Start of Dataset records

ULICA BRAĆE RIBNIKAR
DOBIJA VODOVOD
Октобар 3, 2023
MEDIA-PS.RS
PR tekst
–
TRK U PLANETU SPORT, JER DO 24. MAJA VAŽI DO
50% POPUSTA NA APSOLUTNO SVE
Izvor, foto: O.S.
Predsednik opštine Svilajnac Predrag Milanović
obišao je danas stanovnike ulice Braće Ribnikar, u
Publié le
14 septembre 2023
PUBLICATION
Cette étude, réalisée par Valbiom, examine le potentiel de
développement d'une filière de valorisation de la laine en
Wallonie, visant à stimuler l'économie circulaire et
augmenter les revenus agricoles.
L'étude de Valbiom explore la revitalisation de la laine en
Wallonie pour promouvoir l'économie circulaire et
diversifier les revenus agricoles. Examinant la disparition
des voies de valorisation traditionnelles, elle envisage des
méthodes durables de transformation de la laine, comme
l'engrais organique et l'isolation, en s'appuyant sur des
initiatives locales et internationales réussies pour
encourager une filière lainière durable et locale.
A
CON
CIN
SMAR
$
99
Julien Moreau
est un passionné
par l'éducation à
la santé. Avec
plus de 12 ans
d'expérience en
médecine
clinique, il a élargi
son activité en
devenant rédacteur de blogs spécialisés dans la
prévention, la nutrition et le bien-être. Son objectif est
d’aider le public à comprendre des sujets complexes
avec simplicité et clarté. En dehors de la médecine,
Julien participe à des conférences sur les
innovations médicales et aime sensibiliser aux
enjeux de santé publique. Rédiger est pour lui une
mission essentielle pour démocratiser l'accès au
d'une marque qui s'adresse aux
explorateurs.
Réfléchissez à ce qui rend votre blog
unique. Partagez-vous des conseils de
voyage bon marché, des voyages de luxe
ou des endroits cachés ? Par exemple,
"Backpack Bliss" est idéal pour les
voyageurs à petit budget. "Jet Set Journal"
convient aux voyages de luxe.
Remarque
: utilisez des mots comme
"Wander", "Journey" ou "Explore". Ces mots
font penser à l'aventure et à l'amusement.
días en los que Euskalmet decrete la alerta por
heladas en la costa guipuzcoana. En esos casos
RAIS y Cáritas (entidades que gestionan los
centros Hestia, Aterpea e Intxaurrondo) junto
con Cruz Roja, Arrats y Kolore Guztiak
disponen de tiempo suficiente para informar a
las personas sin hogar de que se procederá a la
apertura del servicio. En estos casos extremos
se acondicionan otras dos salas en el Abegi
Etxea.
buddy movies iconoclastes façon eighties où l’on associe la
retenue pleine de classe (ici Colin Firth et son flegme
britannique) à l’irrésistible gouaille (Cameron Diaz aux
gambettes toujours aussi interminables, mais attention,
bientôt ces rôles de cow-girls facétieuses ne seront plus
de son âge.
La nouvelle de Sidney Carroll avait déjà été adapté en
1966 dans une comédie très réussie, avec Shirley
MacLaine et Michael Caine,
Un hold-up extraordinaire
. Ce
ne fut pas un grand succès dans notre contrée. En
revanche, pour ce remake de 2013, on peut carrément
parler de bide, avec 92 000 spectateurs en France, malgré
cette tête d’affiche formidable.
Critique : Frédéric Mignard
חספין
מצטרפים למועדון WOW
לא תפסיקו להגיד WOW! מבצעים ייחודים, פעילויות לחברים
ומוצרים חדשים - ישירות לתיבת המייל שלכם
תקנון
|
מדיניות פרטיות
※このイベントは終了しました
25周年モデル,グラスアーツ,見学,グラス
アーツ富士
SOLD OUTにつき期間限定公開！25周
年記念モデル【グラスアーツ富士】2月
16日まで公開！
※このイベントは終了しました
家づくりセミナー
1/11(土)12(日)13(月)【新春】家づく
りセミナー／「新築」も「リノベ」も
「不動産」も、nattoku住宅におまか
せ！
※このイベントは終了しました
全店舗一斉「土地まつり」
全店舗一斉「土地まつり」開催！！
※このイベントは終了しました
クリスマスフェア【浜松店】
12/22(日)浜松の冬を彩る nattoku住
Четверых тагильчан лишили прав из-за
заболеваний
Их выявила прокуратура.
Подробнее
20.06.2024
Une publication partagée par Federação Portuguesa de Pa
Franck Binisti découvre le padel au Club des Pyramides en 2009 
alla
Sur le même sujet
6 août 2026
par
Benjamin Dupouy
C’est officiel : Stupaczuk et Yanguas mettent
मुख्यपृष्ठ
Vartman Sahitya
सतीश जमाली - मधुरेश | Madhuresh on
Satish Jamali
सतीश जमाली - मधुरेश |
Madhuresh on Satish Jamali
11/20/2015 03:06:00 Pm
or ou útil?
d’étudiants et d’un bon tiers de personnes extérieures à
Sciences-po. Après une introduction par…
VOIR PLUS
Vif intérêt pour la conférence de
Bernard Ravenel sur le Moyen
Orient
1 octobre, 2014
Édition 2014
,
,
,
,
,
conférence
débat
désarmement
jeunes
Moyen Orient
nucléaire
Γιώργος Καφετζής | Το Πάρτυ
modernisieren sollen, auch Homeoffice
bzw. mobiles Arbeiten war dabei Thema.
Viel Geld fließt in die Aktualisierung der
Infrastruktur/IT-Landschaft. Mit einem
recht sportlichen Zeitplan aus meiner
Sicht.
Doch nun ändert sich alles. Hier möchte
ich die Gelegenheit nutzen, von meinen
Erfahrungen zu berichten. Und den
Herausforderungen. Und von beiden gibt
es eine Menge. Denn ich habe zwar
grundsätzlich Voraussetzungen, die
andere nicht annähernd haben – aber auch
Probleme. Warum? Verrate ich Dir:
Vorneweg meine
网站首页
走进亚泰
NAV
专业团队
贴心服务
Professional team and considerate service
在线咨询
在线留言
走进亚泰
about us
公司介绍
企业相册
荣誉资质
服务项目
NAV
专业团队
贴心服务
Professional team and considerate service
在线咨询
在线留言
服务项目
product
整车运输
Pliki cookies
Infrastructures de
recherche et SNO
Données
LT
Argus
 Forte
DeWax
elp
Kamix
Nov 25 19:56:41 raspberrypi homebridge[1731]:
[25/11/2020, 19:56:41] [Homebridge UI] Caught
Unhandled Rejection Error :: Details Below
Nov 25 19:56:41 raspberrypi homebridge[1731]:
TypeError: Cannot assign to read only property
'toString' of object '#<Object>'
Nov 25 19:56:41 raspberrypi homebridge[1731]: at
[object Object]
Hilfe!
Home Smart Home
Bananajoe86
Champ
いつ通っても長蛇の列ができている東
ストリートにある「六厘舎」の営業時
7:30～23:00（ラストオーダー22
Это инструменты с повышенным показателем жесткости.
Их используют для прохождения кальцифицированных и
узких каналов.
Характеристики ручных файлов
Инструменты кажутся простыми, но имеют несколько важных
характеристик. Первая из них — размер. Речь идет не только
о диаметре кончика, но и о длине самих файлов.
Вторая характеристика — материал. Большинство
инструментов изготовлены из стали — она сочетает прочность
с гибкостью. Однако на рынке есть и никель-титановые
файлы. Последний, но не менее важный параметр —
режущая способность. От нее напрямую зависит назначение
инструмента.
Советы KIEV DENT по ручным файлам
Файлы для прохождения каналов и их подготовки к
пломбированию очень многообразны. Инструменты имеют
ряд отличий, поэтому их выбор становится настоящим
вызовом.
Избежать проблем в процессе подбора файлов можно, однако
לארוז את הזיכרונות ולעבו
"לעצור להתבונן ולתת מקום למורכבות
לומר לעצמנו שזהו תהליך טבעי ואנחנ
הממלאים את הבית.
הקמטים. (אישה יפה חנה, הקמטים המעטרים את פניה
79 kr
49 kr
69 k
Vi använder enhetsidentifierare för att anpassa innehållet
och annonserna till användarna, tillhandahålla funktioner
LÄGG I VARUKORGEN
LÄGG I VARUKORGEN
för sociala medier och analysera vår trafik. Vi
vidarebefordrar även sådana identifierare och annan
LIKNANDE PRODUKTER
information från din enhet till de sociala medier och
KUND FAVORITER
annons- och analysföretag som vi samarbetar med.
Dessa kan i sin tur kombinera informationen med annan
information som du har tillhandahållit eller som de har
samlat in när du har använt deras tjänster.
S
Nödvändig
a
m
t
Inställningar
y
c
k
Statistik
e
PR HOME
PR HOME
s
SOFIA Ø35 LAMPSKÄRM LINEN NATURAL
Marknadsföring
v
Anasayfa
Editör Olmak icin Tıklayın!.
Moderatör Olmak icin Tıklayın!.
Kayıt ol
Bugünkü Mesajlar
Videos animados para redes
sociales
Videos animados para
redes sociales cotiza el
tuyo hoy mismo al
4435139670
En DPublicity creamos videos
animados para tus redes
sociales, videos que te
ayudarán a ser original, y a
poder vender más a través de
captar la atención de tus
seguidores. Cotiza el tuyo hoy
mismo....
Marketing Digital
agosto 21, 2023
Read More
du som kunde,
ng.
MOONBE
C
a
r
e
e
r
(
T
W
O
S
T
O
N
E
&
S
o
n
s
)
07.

End of Dataset records

Reproduce the material word for word, from its first line up to and including the line that contains "développement d'une filière".

ULICA BRAĆE RIBNIKAR
DOBIJA VODOVOD
Октобар 3, 2023
MEDIA-PS.RS
PR tekst
–
TRK U PLANETU SPORT, JER DO 24. MAJA VAŽI DO
50% POPUSTA NA APSOLUTNO SVE
Izvor, foto: O.S.
Predsednik opštine Svilajnac Predrag Milanović
obišao je danas stanovnike ulice Braće Ribnikar, u
Publié le
14 septembre 2023
PUBLICATION
Cette étude, réalisée par Valbiom, examine le potentiel de
développement d'une filière de valorisation de la laine en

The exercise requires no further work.